Rumor

Sony impacted by rising memory prices and music label underperformance

Monday, March 23, 2026 at 01:36 AM

Sony is reportedly facing margin pressure due to rising costs in the memory market, impacting their hardware divisions alongside weakness in their music label performance.

Context

As of March 2026, Sony Group is navigating a complex hardware environment characterized by rising AI-driven memory costs. Analysts from Bernstein recently downgraded the stock, warning that high memory prices are placing significant pressure on profit margins for both the PlayStation hardware division and the company's semiconductor and imaging segments.
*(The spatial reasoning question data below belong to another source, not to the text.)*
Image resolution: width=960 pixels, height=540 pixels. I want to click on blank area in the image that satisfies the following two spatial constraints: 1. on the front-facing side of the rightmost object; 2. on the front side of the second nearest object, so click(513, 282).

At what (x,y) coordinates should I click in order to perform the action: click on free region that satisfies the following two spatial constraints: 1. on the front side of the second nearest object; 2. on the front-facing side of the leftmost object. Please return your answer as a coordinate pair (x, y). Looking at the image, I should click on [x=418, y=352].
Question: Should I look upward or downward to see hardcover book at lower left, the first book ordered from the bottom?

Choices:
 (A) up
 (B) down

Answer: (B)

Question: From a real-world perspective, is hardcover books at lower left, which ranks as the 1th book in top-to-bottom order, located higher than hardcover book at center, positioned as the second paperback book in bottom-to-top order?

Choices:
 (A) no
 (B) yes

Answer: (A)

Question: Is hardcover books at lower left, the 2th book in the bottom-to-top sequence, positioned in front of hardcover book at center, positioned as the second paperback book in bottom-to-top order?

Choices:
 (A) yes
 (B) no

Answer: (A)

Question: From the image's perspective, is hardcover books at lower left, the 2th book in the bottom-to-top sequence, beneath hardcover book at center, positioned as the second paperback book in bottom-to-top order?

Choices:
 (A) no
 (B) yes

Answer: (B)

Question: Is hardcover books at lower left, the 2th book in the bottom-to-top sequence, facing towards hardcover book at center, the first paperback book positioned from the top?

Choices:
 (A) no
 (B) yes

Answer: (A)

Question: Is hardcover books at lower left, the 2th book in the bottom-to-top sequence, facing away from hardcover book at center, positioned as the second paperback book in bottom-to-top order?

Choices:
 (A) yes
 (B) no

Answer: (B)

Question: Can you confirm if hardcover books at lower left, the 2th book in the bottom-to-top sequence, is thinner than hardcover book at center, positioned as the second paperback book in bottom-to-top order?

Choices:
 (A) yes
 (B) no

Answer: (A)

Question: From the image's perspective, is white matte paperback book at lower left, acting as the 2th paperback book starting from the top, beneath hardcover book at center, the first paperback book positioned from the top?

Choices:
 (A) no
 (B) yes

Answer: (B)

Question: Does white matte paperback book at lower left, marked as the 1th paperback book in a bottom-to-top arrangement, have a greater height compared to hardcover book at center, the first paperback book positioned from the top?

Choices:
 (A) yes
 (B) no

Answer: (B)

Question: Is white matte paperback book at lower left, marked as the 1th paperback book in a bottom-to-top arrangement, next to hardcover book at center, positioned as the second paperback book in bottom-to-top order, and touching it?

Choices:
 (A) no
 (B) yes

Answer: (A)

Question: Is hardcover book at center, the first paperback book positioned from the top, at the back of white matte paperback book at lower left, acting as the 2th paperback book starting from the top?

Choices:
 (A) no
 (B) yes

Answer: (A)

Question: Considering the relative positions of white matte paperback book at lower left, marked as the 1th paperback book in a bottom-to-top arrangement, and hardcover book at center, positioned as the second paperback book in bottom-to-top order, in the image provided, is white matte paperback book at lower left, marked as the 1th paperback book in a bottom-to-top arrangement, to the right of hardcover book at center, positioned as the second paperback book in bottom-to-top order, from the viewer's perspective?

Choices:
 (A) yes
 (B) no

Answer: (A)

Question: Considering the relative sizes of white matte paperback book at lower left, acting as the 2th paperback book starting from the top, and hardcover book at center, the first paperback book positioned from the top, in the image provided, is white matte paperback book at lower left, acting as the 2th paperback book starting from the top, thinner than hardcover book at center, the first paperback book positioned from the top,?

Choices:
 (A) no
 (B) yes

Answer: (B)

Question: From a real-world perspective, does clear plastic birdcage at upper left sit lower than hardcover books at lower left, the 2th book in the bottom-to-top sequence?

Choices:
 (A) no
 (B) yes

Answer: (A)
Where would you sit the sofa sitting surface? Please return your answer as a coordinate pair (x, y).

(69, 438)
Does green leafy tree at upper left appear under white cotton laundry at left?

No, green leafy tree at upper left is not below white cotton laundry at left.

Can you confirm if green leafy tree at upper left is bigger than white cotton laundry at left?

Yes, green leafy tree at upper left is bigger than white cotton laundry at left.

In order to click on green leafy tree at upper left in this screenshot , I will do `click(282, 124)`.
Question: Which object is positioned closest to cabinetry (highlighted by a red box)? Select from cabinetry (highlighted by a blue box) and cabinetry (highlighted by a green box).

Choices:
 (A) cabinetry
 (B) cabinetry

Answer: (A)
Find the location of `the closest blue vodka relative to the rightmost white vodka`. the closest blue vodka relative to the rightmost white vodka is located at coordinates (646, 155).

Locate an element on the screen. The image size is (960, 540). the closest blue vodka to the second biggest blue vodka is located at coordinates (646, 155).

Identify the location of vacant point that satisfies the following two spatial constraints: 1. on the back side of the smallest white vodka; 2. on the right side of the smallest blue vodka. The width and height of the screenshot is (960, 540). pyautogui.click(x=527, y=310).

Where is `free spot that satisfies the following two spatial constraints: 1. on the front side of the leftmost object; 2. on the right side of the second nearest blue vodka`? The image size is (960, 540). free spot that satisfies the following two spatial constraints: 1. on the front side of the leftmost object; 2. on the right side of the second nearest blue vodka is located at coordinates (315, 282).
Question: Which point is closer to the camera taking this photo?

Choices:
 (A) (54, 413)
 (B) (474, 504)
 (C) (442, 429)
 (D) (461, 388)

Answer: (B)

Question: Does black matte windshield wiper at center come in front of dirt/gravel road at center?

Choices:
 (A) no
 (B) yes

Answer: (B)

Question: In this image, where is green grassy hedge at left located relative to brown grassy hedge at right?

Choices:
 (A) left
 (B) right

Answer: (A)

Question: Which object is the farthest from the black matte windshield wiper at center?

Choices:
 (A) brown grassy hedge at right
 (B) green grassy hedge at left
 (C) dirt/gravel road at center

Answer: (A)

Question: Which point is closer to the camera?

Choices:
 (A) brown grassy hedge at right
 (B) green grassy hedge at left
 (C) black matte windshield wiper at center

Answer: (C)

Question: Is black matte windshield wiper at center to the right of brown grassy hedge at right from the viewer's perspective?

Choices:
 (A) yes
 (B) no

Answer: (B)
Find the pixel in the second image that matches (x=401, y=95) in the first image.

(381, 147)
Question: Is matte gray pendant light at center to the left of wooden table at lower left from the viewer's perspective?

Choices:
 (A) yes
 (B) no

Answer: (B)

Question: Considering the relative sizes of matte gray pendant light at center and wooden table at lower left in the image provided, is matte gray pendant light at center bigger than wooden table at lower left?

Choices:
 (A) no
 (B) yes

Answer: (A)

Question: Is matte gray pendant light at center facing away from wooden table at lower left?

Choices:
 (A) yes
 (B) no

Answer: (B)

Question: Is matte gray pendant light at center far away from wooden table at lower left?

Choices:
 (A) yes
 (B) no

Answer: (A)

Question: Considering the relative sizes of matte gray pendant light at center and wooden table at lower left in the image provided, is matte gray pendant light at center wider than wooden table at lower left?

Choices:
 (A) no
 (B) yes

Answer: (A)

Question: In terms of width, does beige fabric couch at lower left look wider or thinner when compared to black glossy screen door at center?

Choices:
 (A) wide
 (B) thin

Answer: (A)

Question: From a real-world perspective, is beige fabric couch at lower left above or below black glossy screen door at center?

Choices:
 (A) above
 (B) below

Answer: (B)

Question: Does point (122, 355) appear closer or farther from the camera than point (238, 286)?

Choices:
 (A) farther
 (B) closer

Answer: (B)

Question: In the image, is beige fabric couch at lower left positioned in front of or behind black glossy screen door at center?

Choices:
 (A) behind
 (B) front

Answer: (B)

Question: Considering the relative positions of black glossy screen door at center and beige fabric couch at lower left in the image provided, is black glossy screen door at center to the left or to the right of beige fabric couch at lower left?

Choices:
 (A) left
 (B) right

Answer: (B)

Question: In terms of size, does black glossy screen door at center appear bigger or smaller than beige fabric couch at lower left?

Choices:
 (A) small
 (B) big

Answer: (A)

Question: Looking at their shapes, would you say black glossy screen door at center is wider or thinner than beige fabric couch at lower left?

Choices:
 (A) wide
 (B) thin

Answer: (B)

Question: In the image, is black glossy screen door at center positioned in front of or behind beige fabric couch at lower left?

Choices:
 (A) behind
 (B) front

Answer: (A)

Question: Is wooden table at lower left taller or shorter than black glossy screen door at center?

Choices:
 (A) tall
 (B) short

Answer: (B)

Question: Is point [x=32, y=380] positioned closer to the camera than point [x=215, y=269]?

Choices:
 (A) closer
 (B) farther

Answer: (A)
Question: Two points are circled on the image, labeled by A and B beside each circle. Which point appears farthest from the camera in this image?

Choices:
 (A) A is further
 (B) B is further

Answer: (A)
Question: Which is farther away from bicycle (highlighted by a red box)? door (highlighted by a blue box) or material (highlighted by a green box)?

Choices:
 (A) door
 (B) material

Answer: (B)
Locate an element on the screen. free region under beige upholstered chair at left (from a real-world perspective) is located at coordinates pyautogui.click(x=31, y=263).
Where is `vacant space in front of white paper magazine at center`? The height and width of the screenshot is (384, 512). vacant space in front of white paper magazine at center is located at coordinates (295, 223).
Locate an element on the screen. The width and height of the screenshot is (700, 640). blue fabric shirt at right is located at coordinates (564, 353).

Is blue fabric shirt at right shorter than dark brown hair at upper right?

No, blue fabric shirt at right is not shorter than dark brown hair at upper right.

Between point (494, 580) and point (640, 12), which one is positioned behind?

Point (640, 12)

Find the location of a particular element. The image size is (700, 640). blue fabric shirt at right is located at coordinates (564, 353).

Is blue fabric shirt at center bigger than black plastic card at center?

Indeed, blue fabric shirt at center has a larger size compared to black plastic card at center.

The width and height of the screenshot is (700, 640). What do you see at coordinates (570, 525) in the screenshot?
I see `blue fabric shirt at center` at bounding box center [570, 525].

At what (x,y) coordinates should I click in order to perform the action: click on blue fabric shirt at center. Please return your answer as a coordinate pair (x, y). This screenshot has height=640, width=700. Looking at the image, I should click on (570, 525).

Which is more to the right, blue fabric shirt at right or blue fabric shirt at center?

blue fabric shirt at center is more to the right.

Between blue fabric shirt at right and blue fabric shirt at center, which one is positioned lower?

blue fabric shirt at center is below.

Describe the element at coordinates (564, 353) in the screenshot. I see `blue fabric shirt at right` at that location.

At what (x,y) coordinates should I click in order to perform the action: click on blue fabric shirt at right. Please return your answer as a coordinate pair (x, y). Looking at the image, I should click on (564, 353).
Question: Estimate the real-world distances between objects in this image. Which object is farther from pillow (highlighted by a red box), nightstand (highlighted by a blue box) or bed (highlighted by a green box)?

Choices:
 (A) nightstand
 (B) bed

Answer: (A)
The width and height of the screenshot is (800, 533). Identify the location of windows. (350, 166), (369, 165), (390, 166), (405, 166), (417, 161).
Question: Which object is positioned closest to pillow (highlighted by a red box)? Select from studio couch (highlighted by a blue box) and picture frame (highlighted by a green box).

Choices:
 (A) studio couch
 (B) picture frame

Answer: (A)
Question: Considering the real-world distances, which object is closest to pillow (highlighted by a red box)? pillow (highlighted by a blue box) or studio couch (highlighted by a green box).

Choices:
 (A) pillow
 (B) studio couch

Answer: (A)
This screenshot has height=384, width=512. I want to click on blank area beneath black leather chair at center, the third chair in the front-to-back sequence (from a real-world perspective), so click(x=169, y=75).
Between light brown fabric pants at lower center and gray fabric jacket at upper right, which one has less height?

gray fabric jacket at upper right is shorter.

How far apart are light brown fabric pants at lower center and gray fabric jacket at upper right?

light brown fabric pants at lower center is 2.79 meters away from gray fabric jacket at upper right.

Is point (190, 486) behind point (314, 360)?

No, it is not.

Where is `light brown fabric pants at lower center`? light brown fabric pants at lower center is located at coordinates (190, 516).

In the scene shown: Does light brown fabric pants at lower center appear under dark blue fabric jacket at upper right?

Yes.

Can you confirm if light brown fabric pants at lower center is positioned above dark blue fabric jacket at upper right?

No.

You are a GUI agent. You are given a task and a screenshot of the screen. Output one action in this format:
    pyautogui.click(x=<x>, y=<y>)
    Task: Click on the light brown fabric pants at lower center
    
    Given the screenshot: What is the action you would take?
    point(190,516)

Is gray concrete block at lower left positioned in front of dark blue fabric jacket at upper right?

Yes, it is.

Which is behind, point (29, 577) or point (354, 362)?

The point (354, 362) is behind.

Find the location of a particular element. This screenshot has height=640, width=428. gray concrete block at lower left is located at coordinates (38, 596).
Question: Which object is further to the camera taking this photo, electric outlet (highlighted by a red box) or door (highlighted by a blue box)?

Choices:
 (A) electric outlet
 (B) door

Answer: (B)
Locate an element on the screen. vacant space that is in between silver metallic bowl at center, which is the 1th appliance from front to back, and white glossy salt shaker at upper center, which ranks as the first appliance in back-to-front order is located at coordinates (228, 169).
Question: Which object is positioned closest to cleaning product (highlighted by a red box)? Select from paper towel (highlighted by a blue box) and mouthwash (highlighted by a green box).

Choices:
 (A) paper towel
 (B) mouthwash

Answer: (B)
While Sony reported securing sufficient inventory for the recent 2025 holiday season, the sustained surge in component costs remains a primary headwind for its fiscal 2025 and 2026 performance. Conversely, Sony’s Music division remains a critical growth engine despite some volatility in broader market expectations. In the quarter ending December 2025, the music rights operation surpassed a $3.01 billion revenue milestone, reflecting 11.4% year-on-year growth. This performance was fueled by a 13% rise in streaming revenues and successful global tours from major artists. While hardware margins face compression, the high-margin music and image sensor segments continue to support Sony’s upwardly revised annual operating profit forecast of 1.54 trillion yen.